Is there a difference between expensive and cheaper sunscreen?

​Sometimes, from a formula perspective. "There are a few minor differences because of possible ingredients," explains Dr. Bhatti. "Some sunscreens are mineral-based; some are chemical-based. They can affect cost. Another component is if they have additional ingredients such as niacinamide, which is good for people with acne, rosacea, or hyperpigmentation since it has antioxidants and anti-inflammatory properties."
Whatever formula you opt for, Dr. Hussian recommends an SPF of 50 and above — and something you enjoy wearing. "It's important to find one you like the color and the feel of," he adds, "because if you don't like it, you won't use it."

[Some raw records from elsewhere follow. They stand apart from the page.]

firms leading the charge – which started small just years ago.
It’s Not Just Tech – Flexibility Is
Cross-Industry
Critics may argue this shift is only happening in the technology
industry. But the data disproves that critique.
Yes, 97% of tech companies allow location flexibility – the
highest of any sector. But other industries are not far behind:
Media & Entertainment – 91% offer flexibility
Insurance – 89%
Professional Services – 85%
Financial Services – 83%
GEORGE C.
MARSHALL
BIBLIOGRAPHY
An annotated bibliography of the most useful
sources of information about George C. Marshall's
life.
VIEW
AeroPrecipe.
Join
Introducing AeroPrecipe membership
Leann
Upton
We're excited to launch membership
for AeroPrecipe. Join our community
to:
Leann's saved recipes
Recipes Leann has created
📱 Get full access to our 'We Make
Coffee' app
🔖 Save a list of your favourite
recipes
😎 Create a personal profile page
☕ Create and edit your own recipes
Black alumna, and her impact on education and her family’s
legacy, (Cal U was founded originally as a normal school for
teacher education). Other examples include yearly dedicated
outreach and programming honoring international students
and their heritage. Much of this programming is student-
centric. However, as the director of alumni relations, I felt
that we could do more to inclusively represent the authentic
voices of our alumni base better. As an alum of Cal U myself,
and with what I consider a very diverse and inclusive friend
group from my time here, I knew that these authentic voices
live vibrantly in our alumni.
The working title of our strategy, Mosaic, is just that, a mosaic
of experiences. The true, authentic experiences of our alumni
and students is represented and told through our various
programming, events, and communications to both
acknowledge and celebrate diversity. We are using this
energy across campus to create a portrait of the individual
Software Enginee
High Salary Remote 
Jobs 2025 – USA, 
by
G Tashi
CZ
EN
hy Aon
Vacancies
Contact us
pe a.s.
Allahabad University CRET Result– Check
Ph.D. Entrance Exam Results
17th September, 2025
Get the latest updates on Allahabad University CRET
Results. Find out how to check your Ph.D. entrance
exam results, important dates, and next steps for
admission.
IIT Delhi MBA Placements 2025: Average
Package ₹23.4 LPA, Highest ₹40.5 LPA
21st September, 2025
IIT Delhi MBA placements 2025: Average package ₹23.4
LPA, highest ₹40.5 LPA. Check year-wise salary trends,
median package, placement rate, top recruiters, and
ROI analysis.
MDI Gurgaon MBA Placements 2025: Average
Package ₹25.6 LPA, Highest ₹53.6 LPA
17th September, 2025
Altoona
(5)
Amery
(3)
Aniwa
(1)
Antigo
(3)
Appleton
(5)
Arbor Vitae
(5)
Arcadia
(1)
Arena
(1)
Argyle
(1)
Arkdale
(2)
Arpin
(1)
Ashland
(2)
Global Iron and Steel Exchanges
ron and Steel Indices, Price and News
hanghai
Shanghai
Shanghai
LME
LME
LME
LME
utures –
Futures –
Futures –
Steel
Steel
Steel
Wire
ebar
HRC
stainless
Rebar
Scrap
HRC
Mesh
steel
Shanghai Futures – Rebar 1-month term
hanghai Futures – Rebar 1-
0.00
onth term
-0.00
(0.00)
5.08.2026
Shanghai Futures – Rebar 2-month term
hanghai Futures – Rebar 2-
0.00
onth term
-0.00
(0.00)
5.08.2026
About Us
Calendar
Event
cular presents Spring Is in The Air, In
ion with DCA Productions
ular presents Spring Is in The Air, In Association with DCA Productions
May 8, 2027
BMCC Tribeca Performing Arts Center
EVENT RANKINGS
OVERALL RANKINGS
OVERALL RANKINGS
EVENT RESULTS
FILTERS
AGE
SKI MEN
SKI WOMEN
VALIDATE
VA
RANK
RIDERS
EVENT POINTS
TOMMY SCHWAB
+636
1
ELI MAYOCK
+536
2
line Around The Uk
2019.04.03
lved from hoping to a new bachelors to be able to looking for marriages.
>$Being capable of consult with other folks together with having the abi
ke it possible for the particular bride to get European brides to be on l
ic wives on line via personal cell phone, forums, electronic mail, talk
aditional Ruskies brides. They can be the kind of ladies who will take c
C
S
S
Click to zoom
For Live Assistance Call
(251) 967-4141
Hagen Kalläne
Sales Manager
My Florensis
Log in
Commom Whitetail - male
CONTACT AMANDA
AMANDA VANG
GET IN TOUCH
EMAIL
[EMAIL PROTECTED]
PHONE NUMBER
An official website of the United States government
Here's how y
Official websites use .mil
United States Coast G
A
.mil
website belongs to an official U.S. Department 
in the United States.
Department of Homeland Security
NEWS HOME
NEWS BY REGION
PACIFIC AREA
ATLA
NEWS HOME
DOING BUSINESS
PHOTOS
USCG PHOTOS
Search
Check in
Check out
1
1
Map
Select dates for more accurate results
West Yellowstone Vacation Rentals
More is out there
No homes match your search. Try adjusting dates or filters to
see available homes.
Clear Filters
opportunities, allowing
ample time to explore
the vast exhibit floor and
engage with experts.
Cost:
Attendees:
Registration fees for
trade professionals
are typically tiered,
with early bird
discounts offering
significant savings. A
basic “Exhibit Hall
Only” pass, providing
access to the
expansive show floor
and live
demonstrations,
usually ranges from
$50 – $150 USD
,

What are some good sunscreens?

The aforementioned study on aerosol sunscreen came out of Australian research and Wong explains that other countries aren't publicly taking it into consideration just yet. But if you're invested in protecting your skin from the sun, which SPFs should you go for?
Wong likes Bondi Sands Sunscreen Lotion SPF 50+ Fragrance Free — a firm favorite among beauty editors and London-based aestheticians. "This is an Australian sunscreen," says Michelle, "which means it's formulated to pass Australia's strict standards." It's also water-resistant for four hours, which she says is great for outdoor activities. Another one of Michelle's favorites is Ultraviolette Supreme Screen Hydrating Facial Skinscreen SPF 50+. "This is another Australian sunscreen with high protection that works really well as a makeup primer."
Those with acne-prone skin might want to choose something non-comedogenic (less likely to clog pores) as sunscreen has a reputation for being relatively thick. R29 favorites include the EltaMD UV Clear Broad-Spectrum SPF 46, ISDIN Photo Eryfotona Actinica Daily Mineral SPF 50+ Sunscreen, and Supergoop! Play Antioxidant Mist SPF 50 (a non-aerosol sunscreen).